Cukup jauh e, kataku dalam hati.
"Oma pung...," kalimat itu terputus begitu saja. Oma sudah selesai membungkus.
Dari balik kaca spion kulihat ia berjalan pulang.
Pukul setengah sembilan malam keesokan harinya? Suamiku menceletuk, "Aiishh, ini mama tua pung anak dong sonde ada kah. Kalau itu beta pu mama, beta sonde kasih ijin jualan lagi. Tinggal dan istirahat di rumah saja."
Aku mengangkat muka dari layar hape. Sweater, celana dan sendal jepit yang tak asing itu sedang mendaki jalan menuju pulang.

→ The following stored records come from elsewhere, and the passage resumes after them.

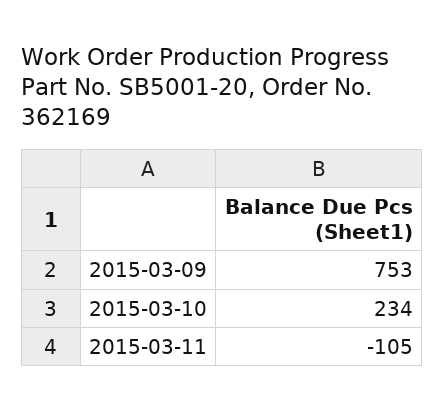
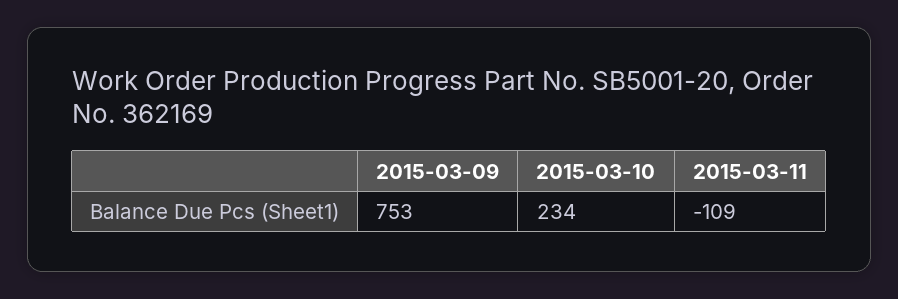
  {
    "2015-03-09": 753,
    "2015-03-10": 234,
-   "2015-03-11": -105
+   "2015-03-11": -109
  }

Sudah mau jam sembilan malam. Habiskah kue-kuenya atau masih banyak yang tersisa? Apa yang membuatnya bekerja begini keras? Biaya sekolah anaknya kah atau cucunya? Otakku terus bertanya-tanya.

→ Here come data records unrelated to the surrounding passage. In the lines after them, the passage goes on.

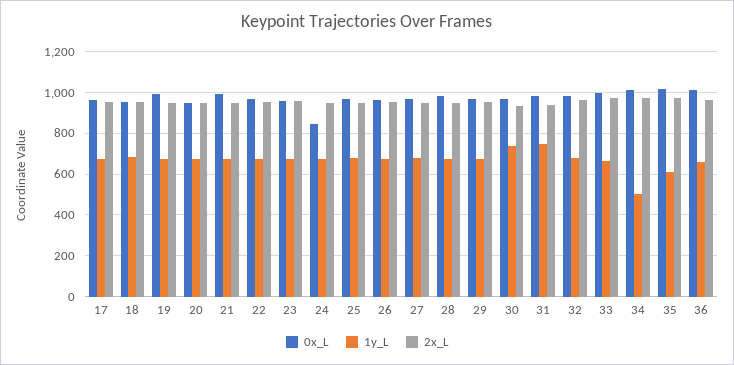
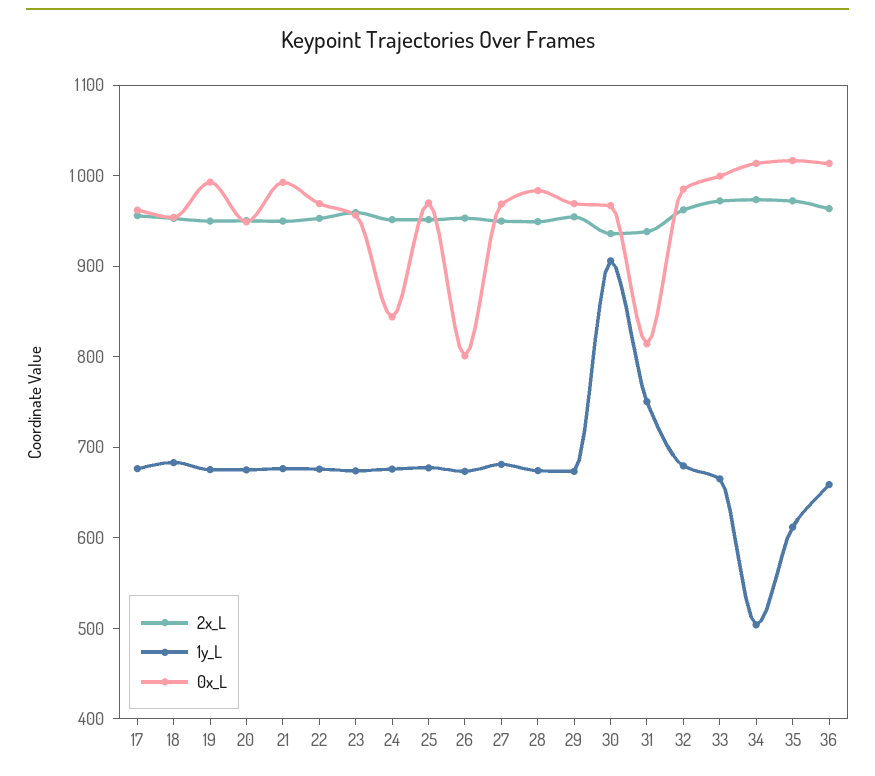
  {
    "0x_L": {
      "17": 960,
      "18": 960,
      "19": 1000,
      "20": 940,
      "21": 1000,
      "22": 960,
      "23": 960,
      "24": 840,
      "25": 960,
-     "26": 950,
+     "26": 800,
      "27": 960,
      "28": 980,
      "29": 960,
      "30": 960,
-     "31": 1000,
+     "31": 820,
      "32": 980,
      "33": 1000,
      "34": 1020,
      "35": 1020,
      "36": 1020
    },
    "1y_L": {
      "17": 680,
      "18": 680,
      "19": 680,
      "20": 680,
      "21": 680,
      "22": 680,
      "23": 680,
      "24": 680,
      "25": 680,
      "26": 680,
      "27": 680,
      "28": 680,
      "29": 680,
-     "30": 750,
+     "30": 900,
      "31": 760,
      "32": 680,
      "33": 660,
      "34": 500,
      "35": 620,
      "36": 660
    },
    "2x_L": {
      "17": 960,
      "18": 960,
      "19": 940,
      "20": 960,
      "21": 940,
      "22": 960,
      "23": 960,
      "24": 960,
      "25": 960,
      "26": 960,
      "27": 940,
      "28": 940,
      "29": 960,
      "30": 940,
      "31": 940,
      "32": 960,
      "33": 980,
      "34": 980,
      "35": 980,
      "36": 960
    }
  }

"Papa, tahu kan orang-orang tua dulu, kalau tidak bekerja katanya badan sakit. Jadi, bisa saja itu kemauan sendiri, Pa. Meskipun sudah dilarang anak-anaknya," jawabku. Sepotong memori beberapa tahun lalu mendadak hinggap begitu saja dalam kepala.

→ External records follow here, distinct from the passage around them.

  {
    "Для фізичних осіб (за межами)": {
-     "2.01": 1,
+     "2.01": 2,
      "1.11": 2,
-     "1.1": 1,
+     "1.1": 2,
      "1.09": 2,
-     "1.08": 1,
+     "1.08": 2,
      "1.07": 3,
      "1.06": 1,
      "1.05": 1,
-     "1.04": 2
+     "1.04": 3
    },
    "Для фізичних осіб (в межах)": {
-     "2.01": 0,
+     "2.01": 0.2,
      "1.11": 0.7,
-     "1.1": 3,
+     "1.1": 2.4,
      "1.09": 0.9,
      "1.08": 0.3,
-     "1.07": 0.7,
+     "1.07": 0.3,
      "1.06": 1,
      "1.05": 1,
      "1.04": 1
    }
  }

"Mama, tidak usah buat kue lagi, tidak usah jualan minyak tanah," kata mama suatu hari saat merawat kaki oma yang terluka. Hari sebelumnya oma salah melihat anak tangga di hadapannya. Tongkatnya terpeleset, alhasil lututnya menghantam anak tangga. Untung hanya lututnya saja yang tergores.
"Eh, enak saja kau bicara, saya nih sudah biasa kerja. Saya mau dapat uang darimana kalau tidak buat kue dan isi kios?"
"Biar saya saja yang buat mama pu kue nanti. Pokoknya mama tidak usah kerja lagi."
Oma masih ngotot di hari berikutnya. Dan ia tak mampu melawan kodrat bahwa tulang dan otot-ototnya telah lapuk. Goresan kecil itu ternyata juga membuat pinggang Oma keseleo dan harus beristirahat. Mama membalur pinggang Oma dengan jahe merah selama seminggu. "Biar bisa mengendurkan otot-ototnya," kata mama.
Sudah hampir setahun aku, mama dan adik perempuanku tinggal bersama Oma. Rumah hasil kerja keras bapak dan mama telah dijual. Setelah melunasi semua hutang mama di bank, bapak lalu pergi menemui selingkuhan dan anaknya yang lain. Uang sisa ia bawa serta.
Melihat nasib anak perempuan satu-satunya, Oma mengajak kami untuk menemaninya. Sudah bertahun-tahun Oma menempati rumah peninggalan Opa. Dan sejak Opa meninggal, Oma menikmati masa lajangnya di dapur dan kios kecilnya.
"Iya sih, tapi..." Kalimat suami dan lamunanku terpotong begitu saja ketika anak perempuan kami berseru penuh gembira, "Papa, Papa, boleh kita ke odong-odong?"